Saks, Inc.
- Formerly: Proffitts, Inc. (1919–1998)
- Type: Public
- Traded as: NYSE:PRFT (1987–1998); NYSE:SKS (1998–2013);
- Industry: Retail
- Genre: Department stores
- Founded: 1998; 28 years ago in Birmingham, Alabama, U.S.
- Defunct: November 4, 2013; 12 years ago
- Fate: Acquired by Hudson's Bay Company
- Successor: Hudson's Bay Company
- Headquarters: New York City, New York, U.S.
- Number of locations: 46 full-line, 69 off-price (2013)
- Area served: United States; Bahrain; Mexico; Saudi Arabia; United Arab Emirates (2013);
- Key people: Stephen Sadove (chairman and CEO); Kevin Wills (CFO);
- Revenue: US$ 3.147 billion (2013)
- Operating income: US$ 138.49 million (2013)
- Net income: US$ 62.88 million (2013)
- Total assets: US$ 2.09 billion (2013)

** Exercise requirements **
1. Using the Saks, Inc. profile, decide whether each statement agrees with it, answering yes or no and quoting the words that decide it: (a) the company was acquired by Hudson's Bay Company; (b) the company had its headquarters in Birmingham, Alabama; (c) Kevin Wills served as chairman and CEO.
2. Reproduce the lines of the records that begin at the line containing "state / province: Apurímac" and run through the line containing "collector number: 11397", with both of those lines included.

** Material for this exercise **

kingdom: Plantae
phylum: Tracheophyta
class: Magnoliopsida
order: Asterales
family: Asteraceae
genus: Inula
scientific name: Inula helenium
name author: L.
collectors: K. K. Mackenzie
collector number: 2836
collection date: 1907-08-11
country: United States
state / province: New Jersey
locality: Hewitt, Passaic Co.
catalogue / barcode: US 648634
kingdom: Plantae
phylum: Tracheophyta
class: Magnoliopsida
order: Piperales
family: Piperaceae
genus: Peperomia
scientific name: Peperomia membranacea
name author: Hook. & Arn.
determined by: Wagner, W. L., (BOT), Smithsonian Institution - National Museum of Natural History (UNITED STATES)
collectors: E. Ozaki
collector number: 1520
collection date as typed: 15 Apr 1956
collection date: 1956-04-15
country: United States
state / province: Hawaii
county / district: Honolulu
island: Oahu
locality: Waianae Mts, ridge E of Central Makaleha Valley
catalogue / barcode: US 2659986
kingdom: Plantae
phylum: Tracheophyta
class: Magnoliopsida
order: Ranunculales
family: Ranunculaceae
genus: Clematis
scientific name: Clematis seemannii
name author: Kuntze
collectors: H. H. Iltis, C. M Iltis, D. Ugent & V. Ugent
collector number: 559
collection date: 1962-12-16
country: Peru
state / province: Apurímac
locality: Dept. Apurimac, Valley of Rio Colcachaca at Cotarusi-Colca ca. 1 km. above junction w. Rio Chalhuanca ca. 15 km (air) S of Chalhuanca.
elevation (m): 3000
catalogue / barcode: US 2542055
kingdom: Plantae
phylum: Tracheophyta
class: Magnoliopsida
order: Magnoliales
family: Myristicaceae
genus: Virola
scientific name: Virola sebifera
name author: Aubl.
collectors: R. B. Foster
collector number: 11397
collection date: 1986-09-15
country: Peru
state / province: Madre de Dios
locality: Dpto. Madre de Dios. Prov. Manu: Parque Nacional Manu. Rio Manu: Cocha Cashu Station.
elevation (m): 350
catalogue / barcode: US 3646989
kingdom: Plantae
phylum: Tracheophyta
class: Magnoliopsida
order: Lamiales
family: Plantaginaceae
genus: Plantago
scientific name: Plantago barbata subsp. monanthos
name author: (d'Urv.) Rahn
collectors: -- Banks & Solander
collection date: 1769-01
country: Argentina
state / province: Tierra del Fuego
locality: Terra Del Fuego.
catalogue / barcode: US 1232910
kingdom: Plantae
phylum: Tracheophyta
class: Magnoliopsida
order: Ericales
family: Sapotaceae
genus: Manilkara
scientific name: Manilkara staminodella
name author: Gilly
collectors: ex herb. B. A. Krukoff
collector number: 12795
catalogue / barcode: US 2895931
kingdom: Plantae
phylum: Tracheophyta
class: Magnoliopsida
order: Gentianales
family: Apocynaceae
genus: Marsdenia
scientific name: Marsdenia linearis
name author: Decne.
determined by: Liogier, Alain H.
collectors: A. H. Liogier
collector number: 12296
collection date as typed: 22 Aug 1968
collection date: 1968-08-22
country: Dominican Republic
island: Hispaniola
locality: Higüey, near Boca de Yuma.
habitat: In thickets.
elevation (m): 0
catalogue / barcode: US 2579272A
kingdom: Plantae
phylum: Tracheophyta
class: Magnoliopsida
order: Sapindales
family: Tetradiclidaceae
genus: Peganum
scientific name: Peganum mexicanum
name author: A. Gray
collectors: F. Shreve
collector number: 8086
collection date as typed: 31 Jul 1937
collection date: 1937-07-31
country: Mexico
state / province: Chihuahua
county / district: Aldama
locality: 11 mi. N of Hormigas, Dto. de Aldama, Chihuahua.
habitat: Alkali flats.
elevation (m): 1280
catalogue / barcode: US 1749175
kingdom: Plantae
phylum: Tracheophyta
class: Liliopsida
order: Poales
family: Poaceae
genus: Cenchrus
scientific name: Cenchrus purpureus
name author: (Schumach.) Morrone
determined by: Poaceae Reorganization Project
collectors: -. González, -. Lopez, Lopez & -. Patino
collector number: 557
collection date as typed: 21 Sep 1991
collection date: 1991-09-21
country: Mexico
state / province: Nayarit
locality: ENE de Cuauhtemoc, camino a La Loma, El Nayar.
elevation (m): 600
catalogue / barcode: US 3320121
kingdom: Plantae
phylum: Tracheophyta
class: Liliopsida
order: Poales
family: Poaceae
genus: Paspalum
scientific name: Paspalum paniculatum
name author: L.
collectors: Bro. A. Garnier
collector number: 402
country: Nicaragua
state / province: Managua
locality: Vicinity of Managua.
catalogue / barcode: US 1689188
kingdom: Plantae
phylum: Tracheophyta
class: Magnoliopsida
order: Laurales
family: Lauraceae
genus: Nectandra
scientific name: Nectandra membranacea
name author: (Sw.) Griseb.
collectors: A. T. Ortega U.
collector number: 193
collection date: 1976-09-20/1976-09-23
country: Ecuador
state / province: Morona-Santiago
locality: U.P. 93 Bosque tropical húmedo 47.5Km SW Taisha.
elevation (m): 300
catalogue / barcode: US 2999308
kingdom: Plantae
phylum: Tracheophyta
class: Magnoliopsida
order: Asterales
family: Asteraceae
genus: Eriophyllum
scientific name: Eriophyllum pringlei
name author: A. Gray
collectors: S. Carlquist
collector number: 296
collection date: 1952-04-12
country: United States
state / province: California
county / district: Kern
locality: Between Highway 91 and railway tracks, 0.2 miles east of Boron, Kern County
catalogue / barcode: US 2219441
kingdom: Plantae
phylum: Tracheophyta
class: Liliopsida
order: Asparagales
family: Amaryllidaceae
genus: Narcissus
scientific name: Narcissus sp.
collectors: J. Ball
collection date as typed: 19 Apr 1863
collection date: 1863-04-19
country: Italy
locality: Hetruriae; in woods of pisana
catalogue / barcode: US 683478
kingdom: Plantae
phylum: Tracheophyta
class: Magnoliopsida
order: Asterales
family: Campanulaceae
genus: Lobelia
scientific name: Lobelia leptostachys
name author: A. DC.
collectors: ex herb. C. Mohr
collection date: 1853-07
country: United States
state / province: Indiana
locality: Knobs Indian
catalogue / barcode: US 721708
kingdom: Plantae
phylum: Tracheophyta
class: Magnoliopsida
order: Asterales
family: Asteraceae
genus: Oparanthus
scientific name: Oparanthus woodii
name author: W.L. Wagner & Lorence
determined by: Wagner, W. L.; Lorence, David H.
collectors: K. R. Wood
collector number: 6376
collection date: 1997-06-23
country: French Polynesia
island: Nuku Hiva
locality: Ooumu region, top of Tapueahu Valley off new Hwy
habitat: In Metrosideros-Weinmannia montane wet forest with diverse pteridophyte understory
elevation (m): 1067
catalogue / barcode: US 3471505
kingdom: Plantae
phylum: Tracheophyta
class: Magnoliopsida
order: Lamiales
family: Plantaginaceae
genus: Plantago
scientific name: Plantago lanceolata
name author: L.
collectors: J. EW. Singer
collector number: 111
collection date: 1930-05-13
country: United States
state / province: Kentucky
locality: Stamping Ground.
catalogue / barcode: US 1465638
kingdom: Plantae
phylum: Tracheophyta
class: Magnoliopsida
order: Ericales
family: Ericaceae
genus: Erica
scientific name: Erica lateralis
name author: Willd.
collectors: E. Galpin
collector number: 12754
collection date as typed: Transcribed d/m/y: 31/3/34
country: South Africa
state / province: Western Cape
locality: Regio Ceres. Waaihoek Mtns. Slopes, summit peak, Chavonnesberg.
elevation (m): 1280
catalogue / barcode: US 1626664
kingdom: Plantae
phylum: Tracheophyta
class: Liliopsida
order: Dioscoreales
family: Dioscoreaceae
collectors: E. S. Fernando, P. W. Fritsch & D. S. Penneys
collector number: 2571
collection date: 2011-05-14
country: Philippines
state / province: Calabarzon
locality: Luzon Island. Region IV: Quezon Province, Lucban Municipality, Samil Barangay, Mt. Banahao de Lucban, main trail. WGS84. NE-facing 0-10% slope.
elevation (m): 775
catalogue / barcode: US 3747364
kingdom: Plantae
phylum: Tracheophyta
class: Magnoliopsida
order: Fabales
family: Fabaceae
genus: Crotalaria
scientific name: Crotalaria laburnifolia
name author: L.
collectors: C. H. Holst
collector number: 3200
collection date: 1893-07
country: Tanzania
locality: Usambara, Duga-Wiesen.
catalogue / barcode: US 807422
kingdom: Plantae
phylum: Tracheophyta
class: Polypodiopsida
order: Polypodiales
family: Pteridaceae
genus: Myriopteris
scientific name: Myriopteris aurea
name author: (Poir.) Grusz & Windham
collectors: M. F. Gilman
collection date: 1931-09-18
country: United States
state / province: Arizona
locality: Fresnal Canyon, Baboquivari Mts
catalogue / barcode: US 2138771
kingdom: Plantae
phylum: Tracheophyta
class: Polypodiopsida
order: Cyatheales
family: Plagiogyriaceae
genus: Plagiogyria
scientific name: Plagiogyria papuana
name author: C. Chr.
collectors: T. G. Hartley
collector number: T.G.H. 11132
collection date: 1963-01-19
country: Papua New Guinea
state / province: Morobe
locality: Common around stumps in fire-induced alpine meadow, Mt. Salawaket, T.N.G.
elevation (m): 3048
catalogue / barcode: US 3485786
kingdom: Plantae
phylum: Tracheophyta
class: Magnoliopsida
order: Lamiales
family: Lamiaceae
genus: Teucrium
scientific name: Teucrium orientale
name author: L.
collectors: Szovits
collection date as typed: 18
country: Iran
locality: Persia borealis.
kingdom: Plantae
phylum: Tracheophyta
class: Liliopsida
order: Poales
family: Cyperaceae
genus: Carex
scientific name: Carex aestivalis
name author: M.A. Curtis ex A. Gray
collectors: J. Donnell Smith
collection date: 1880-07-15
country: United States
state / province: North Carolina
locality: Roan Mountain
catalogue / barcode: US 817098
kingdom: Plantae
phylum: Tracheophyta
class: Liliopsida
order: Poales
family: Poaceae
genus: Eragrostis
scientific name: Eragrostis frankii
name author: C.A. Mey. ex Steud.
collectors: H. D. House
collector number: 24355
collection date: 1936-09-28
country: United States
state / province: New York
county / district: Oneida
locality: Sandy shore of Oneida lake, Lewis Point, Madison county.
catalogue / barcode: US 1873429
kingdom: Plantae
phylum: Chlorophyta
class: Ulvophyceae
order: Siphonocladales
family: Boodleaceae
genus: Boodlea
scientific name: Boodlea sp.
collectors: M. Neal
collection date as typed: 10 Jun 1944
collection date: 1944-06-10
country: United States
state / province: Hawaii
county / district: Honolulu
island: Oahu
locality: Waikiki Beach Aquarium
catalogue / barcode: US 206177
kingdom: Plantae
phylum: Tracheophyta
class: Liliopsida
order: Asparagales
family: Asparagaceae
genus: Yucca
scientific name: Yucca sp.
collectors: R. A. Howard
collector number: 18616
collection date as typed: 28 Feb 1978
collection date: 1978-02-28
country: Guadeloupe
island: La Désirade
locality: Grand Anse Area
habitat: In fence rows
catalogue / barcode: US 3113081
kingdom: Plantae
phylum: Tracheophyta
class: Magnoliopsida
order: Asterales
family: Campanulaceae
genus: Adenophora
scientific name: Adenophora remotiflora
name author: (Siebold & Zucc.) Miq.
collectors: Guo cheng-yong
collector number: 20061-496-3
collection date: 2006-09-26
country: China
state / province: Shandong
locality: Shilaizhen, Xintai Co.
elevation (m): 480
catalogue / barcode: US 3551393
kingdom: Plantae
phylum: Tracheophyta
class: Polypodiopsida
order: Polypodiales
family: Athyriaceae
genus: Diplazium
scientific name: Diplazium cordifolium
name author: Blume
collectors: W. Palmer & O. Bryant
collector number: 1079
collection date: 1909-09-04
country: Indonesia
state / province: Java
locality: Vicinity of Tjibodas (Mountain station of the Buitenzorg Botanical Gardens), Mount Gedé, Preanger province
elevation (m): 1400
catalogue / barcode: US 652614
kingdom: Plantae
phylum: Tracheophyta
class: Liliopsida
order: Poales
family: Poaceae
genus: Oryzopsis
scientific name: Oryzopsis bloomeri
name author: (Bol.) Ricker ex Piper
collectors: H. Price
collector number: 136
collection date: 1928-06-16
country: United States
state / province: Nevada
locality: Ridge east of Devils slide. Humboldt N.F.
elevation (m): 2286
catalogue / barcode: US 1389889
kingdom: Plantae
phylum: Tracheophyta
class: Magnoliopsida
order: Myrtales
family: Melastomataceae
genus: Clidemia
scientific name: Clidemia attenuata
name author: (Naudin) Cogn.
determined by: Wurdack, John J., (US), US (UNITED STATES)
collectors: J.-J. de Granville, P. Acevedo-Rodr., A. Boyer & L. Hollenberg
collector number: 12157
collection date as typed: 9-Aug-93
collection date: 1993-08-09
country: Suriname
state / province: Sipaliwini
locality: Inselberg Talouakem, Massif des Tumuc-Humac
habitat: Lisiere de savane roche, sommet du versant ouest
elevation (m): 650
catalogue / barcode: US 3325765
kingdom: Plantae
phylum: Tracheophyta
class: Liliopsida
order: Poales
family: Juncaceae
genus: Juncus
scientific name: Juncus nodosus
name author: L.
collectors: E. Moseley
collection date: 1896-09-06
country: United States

** Completed exercise **
1.
(a) Yes: "Fate: Acquired by Hudson's Bay Company"
(b) No: "Headquarters: New York City, New York, U.S."
(c) No: "Kevin Wills (CFO)"

2.
state / province: Apurímac
locality: Dept. Apurimac, Valley of Rio Colcachaca at Cotarusi-Colca ca. 1 km. above junction w. Rio Chalhuanca ca. 15 km (air) S of Chalhuanca.
elevation (m): 3000
catalogue / barcode: US 2542055
kingdom: Plantae
phylum: Tracheophyta
class: Magnoliopsida
order: Magnoliales
family: Myristicaceae
genus: Virola
scientific name: Virola sebifera
name author: Aubl.
collectors: R. B. Foster
collector number: 11397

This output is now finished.